Why don’t we allow ourselves to fully experience an emotion at the time it comes up for us?
There are times when it may not be safe or appropriate to experience an emotion fully – for example, during a meeting at work, in an emergency situation where we need to respond, or in some situations with our young children. Growing up, we may learn that certain emotions are not acceptable in our family so we learn to hide them.
Unless we make a point of making room to feel those feelings at a better time (after the work meeting, when the emergency is over, when we have a little time away from our kids), those feelings go into storage in the body.
One of the primary reasons we resist our feelings is because they can be uncomfortable. We would rather not feel anything than have to be with our suffering.

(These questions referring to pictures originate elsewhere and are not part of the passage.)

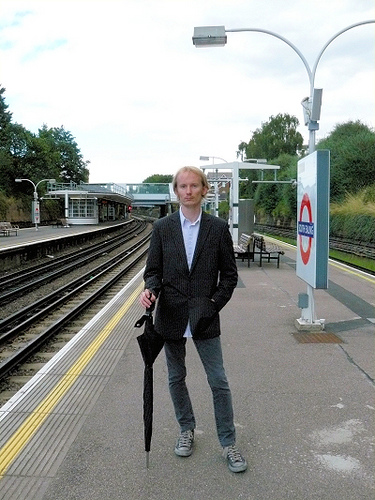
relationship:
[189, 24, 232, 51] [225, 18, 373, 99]
light attached to pole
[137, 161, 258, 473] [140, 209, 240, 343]
man wearing coat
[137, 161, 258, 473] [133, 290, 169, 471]
man holding umbrella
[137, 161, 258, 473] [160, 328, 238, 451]
man wearing jeans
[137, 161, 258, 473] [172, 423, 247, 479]
man wearing shoes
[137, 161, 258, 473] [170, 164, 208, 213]
man has head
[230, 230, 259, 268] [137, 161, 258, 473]
bench behind man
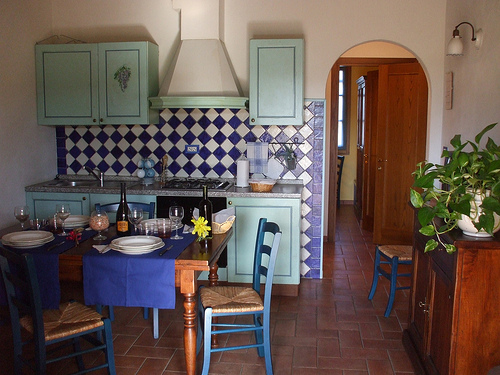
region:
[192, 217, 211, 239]
the flower is yellow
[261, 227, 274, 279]
the chair is blue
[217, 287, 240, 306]
the seat is tan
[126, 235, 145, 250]
the plate is white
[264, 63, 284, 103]
the cabinet is pale blue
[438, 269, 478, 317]
the stand is brown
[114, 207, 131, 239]
the bottle is on the table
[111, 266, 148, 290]
the table mat is blue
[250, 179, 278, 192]
the basket is on the counter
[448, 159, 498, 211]
the plant is in the pot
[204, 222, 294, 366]
the chair is blue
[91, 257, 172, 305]
the table clothe is blue in color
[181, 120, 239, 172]
the wall is blue and white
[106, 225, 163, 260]
the plates are two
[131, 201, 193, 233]
glases are on the table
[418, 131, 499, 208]
flowers are on the pot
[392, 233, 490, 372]
the cabinet is wooden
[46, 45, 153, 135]
the cabinets are blue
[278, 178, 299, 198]
the counter is marbled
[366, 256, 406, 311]
the legs are blue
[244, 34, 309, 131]
A teal cabinet on the wall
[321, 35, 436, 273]
A arched walkway to enter another room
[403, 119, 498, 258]
A green potted plant in a white vase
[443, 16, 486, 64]
A white light fixture attached to the wall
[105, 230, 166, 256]
A white plate sitting on the table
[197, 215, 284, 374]
A blue chair at the table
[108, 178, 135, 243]
A bottle of wine on the table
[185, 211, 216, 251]
A yellow flower on the table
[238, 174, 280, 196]
A brown basket on the counter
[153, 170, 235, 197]
A stainless steel oven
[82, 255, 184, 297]
the table clothe is blue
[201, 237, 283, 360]
the chair is wooden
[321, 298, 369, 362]
the floor has tiles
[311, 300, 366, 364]
the tiles are brown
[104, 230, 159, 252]
the plates are white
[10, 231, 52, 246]
the plats are white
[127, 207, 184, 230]
wine glasses are two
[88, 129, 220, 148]
the wall is blue and white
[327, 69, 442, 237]
the door is open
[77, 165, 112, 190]
the tap is silver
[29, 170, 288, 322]
view at a dinning table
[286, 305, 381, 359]
floor is brown in color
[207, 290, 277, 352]
the seat is blue in color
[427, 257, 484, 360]
the cupboard is wooden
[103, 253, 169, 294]
the table mat is blue in color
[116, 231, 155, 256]
the plates are white in color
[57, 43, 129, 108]
the drawers are light blue inc color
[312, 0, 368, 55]
the wall is light pink in color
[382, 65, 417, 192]
the doors are brown in color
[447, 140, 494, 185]
the flower is green in color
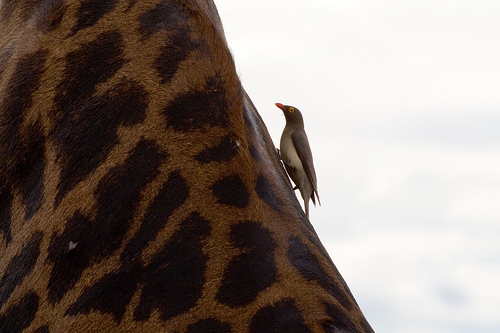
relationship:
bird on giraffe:
[273, 102, 322, 221] [51, 0, 300, 325]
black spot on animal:
[192, 135, 242, 165] [0, 5, 260, 329]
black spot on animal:
[162, 69, 235, 131] [2, 2, 380, 331]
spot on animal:
[280, 228, 352, 310] [2, 2, 380, 331]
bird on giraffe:
[273, 102, 322, 221] [5, 3, 267, 331]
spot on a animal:
[212, 216, 280, 312] [0, 0, 372, 333]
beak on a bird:
[274, 96, 305, 113] [284, 90, 342, 180]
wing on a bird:
[288, 136, 331, 188] [242, 70, 337, 214]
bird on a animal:
[273, 102, 322, 221] [0, 0, 372, 333]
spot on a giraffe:
[285, 233, 355, 313] [10, 10, 362, 308]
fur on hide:
[70, 68, 159, 168] [5, 2, 376, 331]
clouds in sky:
[214, 0, 499, 332] [214, 0, 498, 332]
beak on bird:
[275, 102, 286, 111] [261, 88, 336, 216]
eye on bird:
[289, 107, 295, 113] [262, 89, 329, 208]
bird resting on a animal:
[273, 102, 322, 221] [0, 0, 372, 333]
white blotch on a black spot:
[359, 68, 434, 216] [38, 134, 210, 324]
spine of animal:
[184, 5, 373, 331] [0, 0, 372, 333]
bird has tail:
[273, 102, 322, 221] [301, 194, 317, 224]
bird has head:
[273, 102, 322, 221] [273, 100, 307, 123]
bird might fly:
[247, 64, 374, 234] [67, 228, 84, 268]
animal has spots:
[0, 0, 372, 333] [20, 5, 207, 313]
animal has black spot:
[0, 0, 372, 333] [158, 70, 234, 134]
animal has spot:
[0, 0, 372, 333] [198, 196, 296, 307]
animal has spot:
[0, 0, 372, 333] [14, 46, 170, 166]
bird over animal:
[273, 102, 322, 221] [0, 0, 372, 333]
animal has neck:
[0, 0, 372, 333] [8, 14, 244, 255]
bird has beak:
[273, 102, 322, 221] [271, 95, 291, 115]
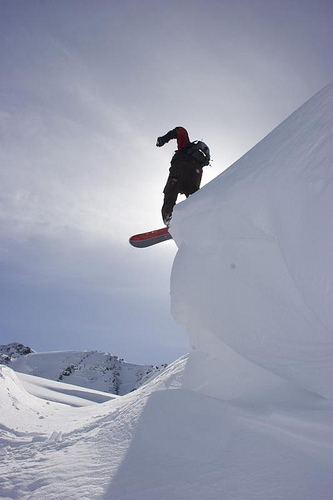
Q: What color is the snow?
A: White.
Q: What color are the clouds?
A: White.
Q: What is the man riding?
A: Snowboard.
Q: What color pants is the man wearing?
A: Black.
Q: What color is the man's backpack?
A: Black.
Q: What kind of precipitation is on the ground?
A: Snow.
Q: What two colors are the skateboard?
A: Red and gray.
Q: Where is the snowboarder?
A: Ledge of mountain.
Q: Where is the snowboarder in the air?
A: Mid air.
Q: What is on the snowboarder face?
A: Goggles.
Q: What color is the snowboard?
A: Red.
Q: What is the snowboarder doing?
A: Trick in air.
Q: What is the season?
A: Winter.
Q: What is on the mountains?
A: Snow.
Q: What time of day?
A: Daytime.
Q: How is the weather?
A: Cold and sunny.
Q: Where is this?
A: On a ski slope.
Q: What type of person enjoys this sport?
A: Adrenaline junkies.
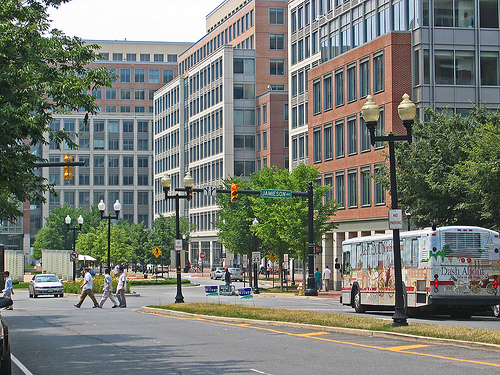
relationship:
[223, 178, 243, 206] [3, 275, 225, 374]
light on road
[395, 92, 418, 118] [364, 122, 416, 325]
light on pole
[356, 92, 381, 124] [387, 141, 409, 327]
light on lampposts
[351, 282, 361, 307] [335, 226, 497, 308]
tire on bus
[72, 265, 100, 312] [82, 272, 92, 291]
man wearing shirt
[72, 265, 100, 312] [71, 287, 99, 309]
man wearing pants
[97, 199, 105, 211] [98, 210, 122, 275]
light on pole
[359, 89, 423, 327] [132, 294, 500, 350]
lampposts with glass shades in island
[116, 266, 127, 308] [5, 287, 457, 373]
people crossing street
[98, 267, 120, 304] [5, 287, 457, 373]
person crossing street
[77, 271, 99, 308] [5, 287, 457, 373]
person crossing street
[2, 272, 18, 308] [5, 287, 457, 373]
person crossing street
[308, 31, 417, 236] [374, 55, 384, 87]
panel with window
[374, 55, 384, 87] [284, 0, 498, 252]
window over building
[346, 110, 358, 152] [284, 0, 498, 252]
window over building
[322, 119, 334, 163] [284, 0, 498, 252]
window over building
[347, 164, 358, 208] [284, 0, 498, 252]
window over building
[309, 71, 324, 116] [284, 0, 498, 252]
window over building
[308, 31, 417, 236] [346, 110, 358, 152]
panel with window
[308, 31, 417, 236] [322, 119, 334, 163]
panel with window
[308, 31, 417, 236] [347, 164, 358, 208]
panel with window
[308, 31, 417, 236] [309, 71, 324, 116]
panel with window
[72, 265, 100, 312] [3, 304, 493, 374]
man crossing street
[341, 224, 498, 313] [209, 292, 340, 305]
bus driving down street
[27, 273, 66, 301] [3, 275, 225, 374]
car on road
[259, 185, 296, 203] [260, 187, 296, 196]
street sign hanging from post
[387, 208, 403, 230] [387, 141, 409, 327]
sign on lampposts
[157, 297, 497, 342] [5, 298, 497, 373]
island dividing street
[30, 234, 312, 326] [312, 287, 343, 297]
people walking on sidewalk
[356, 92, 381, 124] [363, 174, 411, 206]
light on a pole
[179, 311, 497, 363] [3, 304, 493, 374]
stripes on street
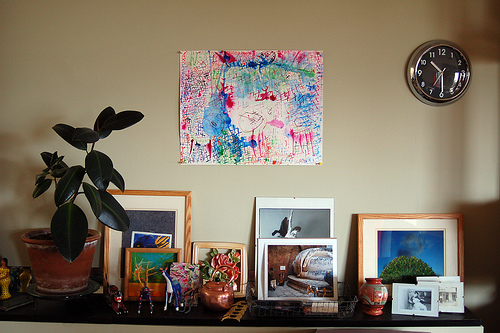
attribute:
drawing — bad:
[178, 47, 325, 168]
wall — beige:
[2, 1, 497, 332]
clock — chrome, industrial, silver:
[404, 36, 473, 109]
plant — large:
[34, 106, 145, 258]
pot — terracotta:
[22, 226, 101, 295]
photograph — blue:
[377, 232, 446, 278]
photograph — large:
[264, 242, 337, 301]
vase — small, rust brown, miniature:
[360, 277, 387, 315]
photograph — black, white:
[392, 284, 440, 317]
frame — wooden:
[104, 190, 190, 302]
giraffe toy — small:
[161, 268, 184, 313]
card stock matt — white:
[364, 220, 457, 279]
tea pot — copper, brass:
[197, 266, 238, 313]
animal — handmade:
[137, 282, 155, 316]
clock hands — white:
[432, 62, 447, 92]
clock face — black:
[416, 46, 470, 101]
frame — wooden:
[192, 240, 247, 299]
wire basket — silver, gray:
[246, 283, 357, 316]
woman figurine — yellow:
[0, 257, 10, 297]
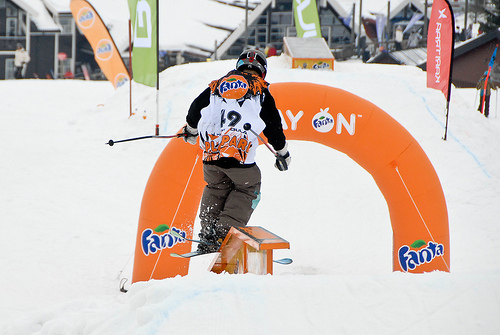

We add to the discomfort by judging our feelings: we tell ourselves, “I shouldn’t feel this way” or “I don’t have a right to feel this strongly about it; it was just a little thing.” We deny emotions that we think would threaten a current relationship in an effort to keep the peace.
As time goes by, we can make a habit of ignoring or denying our feelings. We develop a strong mind that attempts to deal with emotions by talking us out of them, encouraging us to “be reasonable.”
After a while, we may not even be aware of our emotions in the moment. They may occur to us hours after the event that triggered them, if at all.
These feelings don’t just go away, however; they collect in the body. When we lose our awareness of our feelings, we lose a critical connection to knowing ourselves. Carrying the unfelt feelings can weigh us down and put a drain on our vital energy. Our heart center becomes clogged and closed.
When we give ourselves the time and space to deliberately turn our attention to our feelings, they can begin to move.
Noticing our emotions
If we are in the habit of sequestering our feelings from ourselves and living in our head, then the first step is deliberately noticing what emotions are present for us in a given moment.
Go ahead and ask yourself right now… What am I feeling right right now?
Naming our emotions
Labeling our emotions can be helpful in allowing us to be present with them without feeling swamped by them.
See if you can be aware of your emotions without having to change them – even without having to explain or justify why you feel this way.
Being kind toward ourselves supports us in allowing our feelings to be present without judging them.
When you are having a hard time, imagine giving yourself a hug and saying something supportive to yourself, as you would do for a good friend.
Like changing any habit, it can take some practice before we are aware of our emotions in the moment they come up. As we open ourselves up to this flow, gradually unpleasant emotions stick around for less time and there’s more room in our life for joy, gratitude, and love.